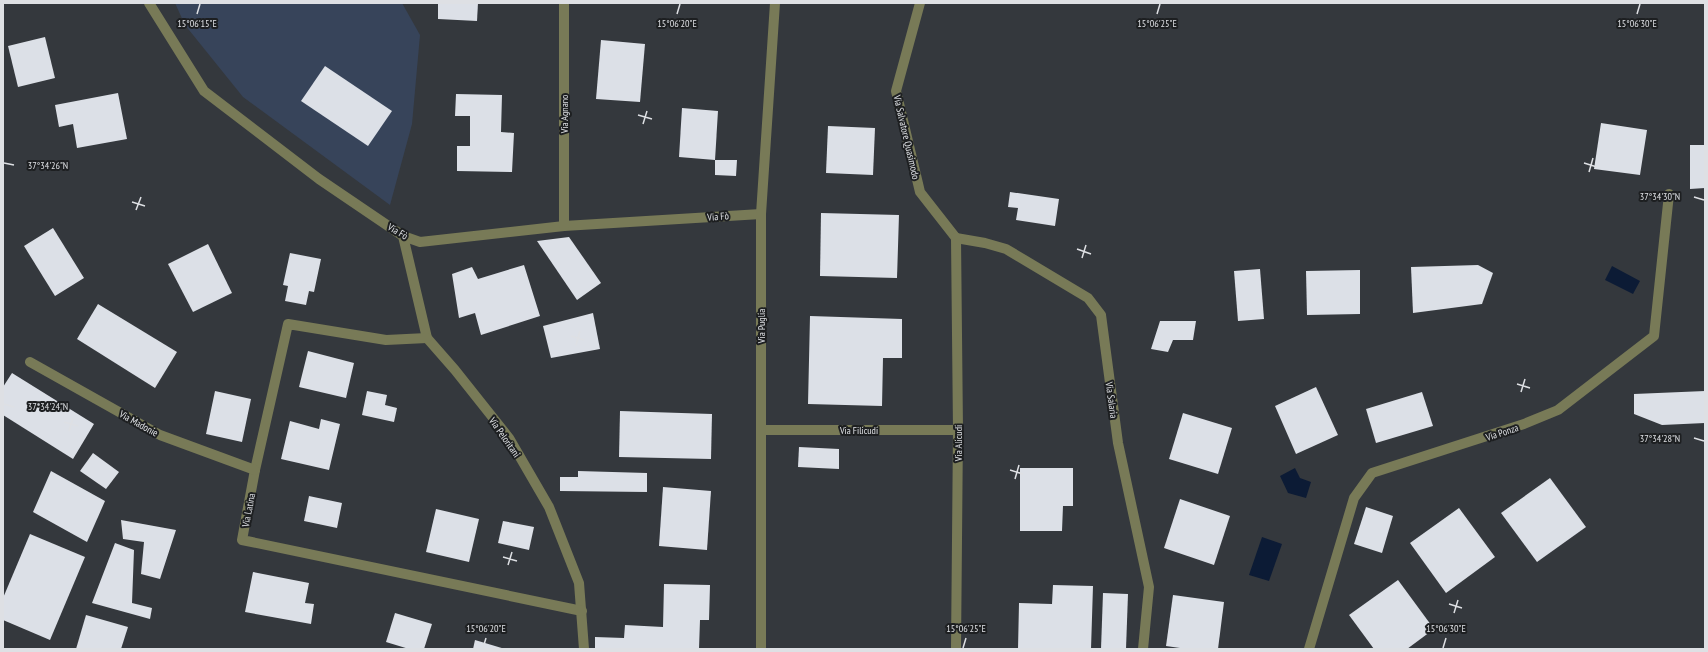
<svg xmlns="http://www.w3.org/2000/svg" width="1708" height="652" font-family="'PT Sans Narrow',sans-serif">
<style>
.green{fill:#37445a}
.water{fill:#0c1b35}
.building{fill:#dce0e7}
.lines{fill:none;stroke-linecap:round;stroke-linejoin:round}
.minor{stroke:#787a57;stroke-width:10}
.ticks{fill:none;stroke:#dee0e4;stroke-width:1.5}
.labels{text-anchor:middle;stroke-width:4;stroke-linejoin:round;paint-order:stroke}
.street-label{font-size:10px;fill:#dee0e4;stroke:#1d1f21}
.ticks-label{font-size:10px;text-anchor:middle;fill:#dee0e4;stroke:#1d1f21;stroke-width:4;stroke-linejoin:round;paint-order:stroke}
</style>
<rect width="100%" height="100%" fill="#34383d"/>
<path class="green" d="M175 3H402L420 35 412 124 390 205 243 97 185 25Z"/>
<g class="water">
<path d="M1612 266 1640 281 1633 294 1605 280Z"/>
<path d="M1295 468 1300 478 1311 482 1306 498 1288 493 1280 476Z"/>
<path d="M1262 537 1282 544 1269 581 1249 575Z"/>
</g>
<g class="building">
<path d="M438 3H478L477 21 438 19Z"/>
<path d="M45 37 55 78 18 87 8 46Z"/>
<path d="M601 40 645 44 640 102 596 99Z"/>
<path d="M325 66 392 111 368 146 301 101Z"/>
<path d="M118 93 127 139 77 148 73 124 59 127 55 105Z"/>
<path d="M456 94 502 95 501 132 514 133 512 172 457 171V146H470V116H455Z"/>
<path d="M682 108 718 111 715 160 679 157Z"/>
<path d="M1601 123 1647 130 1640 175 1594 169Z"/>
<path d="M828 126 875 128 873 175 826 173Z"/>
<path d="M1690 145H1705V188L1690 189Z"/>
<path d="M715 160H737L736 176 715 175Z"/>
<path d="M1010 192 1059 199 1055 226 1016 220 1018 208 1008 207Z"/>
<path d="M821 213 899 215 897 278 820 276Z"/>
<path d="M53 228 84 278 55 296 24 246Z"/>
<path d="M569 237 601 283 577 300 537 241Z"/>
<path d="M208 244 232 293 193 312 168 264Z"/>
<path d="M290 253 321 259 314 292 309 291 306 305 285 301 288 286 283 285Z"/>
<path d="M524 265 540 316 481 335 475 313 459 318 452 274 472 267 478 279Z"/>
<path d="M1478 265 1493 273 1482 304 1413 313 1411 267Z"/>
<path d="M1260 269 1264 319 1238 321 1234 271Z"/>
<path d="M1360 270V314L1307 315 1306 271Z"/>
<path d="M98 304 177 352 155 388 77 339Z"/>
<path d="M593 313 600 349 551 358 543 326Z"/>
<path d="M810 316 902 319V358H883L882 406 808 404Z"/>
<path d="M1160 321H1196L1193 340H1173L1168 352 1151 349Z"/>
<path d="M308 351 354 363 346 398 299 387Z"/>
<path d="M12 373 94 424 73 459 3 415V387Z"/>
<path d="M1316 387 1338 435 1296 454 1275 406Z"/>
<path d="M215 391 251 399 242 442 206 434Z"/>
<path d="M367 391 387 395 385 405 397 408 394 422 362 415Z"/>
<path d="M1705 391V423L1662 425 1634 414V394Z"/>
<path d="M1422 392 1433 426 1376 443 1366 409Z"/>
<path d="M620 411 712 414 711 459 619 457Z"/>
<path d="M1183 413 1232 428 1218 474 1169 459Z"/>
<path d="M321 419 340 424 329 470 281 459 290 421 319 429Z"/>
<path d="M799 447 839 449V469L798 467Z"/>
<path d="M93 453 119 472 106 489 80 471Z"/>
<path d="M1020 468H1073V506H1063L1062 531H1020Z"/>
<path d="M51 471 105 501 87 542 33 512Z"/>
<path d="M578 471 647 473V492L560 491V477H578Z"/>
<path d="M1550 478 1586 527 1537 562 1501 513Z"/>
<path d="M663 487 711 491 707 550 659 546Z"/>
<path d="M309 496 342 503 337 528 304 521Z"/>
<path d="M1180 499 1230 516 1214 565 1164 548Z"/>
<path d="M1366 507 1393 516 1382 553 1354 544Z"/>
<path d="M1459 508 1495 557 1446 593 1410 543Z"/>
<path d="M436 509 479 519 469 562 426 552Z"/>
<path d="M121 520 176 530 160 579 141 574 144 542 123 539Z"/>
<path d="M503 521 534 527 529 550 498 543Z"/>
<path d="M30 534 85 557 50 640 3 620V598Z"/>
<path d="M115 543 134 550 132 603 152 608 150 619 92 603Z"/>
<path d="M253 572 309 583 305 603 314 604 311 624 245 612Z"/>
<path d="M1398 580 1434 629 1407 649H1374L1349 615Z"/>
<path d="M664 584 710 585 709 620H700L699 649H595V637L624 638 625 625 663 627Z"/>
<path d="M1053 585 1093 586 1091 649H1018L1019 603 1052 604Z"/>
<path d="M1103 593 1128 594 1126 649H1101Z"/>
<path d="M1173 595 1224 602 1218 649H1187L1166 646Z"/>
<path d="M395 613 432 624 424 649H409L386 642Z"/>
<path d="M86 615 128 627 121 649H76Z"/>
<path d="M475 640 505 649H473Z"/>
</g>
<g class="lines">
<g class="minor">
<path d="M149 3 204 91 319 179 403 236 420 242 564 226 761 214"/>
<path d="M564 3V226"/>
<path d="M920 3 896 91 920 192 956 238"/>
<path d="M403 236 427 338 455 370 509 438 549 507 579 583 584 649"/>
<path d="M956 238 985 243 1006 249 1088 298 1101 315 1118 443 1149 587 1143 649"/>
<path d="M427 338 386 340 288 324 255 470 242 540 582 611"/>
<path d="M30 362 160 435 255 470"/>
<path d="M761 430H958"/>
<path d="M761 649V214L775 3"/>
<path d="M956 649 958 430 956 238"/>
<path d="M1309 649 1354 498 1372 473 1524 424 1558 410 1654 336 1669 194"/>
</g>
</g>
<path class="ticks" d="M197 14 200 4M677 14 680 4M1157 14 1160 4M1637 14 1640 4M638 115 652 119M643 124 647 111M4 163 14 165M1584 163 1597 167M1589 172 1593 158M1694 197 1704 200M132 202 145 206M136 210 141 197M1077 249 1091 254M1082 258 1086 245M571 336 584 340M576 345 580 331M1517 384 1530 388M1521 392 1525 379M4 404 14 407M64 422 78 426M69 431 73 418M1694 438 1704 441M1010 470 1023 474M1015 479 1019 465M503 557 517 561M508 565 512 552M1449 604 1462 608M1454 613 1458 600M483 648 486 638M963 648 966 638M1443 648 1446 638"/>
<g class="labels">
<g class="street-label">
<text transform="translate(564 114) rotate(-90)" y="4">Via Agnano</text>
<text transform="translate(907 137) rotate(77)" y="4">Via Salvatore Quasimodo</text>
<text transform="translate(718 216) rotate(-4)" y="4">Via Fò</text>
<text transform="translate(398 231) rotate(30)" y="4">Via Fò</text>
<text transform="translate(761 326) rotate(-90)" y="4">Via Puglia</text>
<text transform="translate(1112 400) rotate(82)" y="4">Via Salaria</text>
<text transform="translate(139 423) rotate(29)" y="4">Via Madonie</text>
<text x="859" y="434">Via Filicudi</text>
<text transform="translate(1502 432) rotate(-18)" y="4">Via Ponza</text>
<text transform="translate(505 437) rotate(55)" y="4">Via Peloritani</text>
<text transform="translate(958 443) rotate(-90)" y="4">Via Alicudi</text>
<text transform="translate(248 510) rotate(-79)" y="4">Via Latina</text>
</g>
</g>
<g class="ticks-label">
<text x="197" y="27">15°06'15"E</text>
<text x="677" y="27">15°06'20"E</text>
<text x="1157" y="27">15°06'25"E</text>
<text x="1637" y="27">15°06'30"E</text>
<text x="48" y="169">37°34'26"N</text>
<text x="1660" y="200">37°34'30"N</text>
<text x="48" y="410">37°34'24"N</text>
<text x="1660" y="442">37°34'28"N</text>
<text x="486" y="632">15°06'20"E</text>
<text x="966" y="632">15°06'25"E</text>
<text x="1446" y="632">15°06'30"E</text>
</g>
<rect width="1708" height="652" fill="none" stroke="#dee0e4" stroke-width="8"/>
</svg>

_What you have to do_:
Copy each line above where the string "lines" occurs.

_Output for this task_:
.lines{fill:none;stroke-linecap:round;stroke-linejoin:round}
<g class="lines">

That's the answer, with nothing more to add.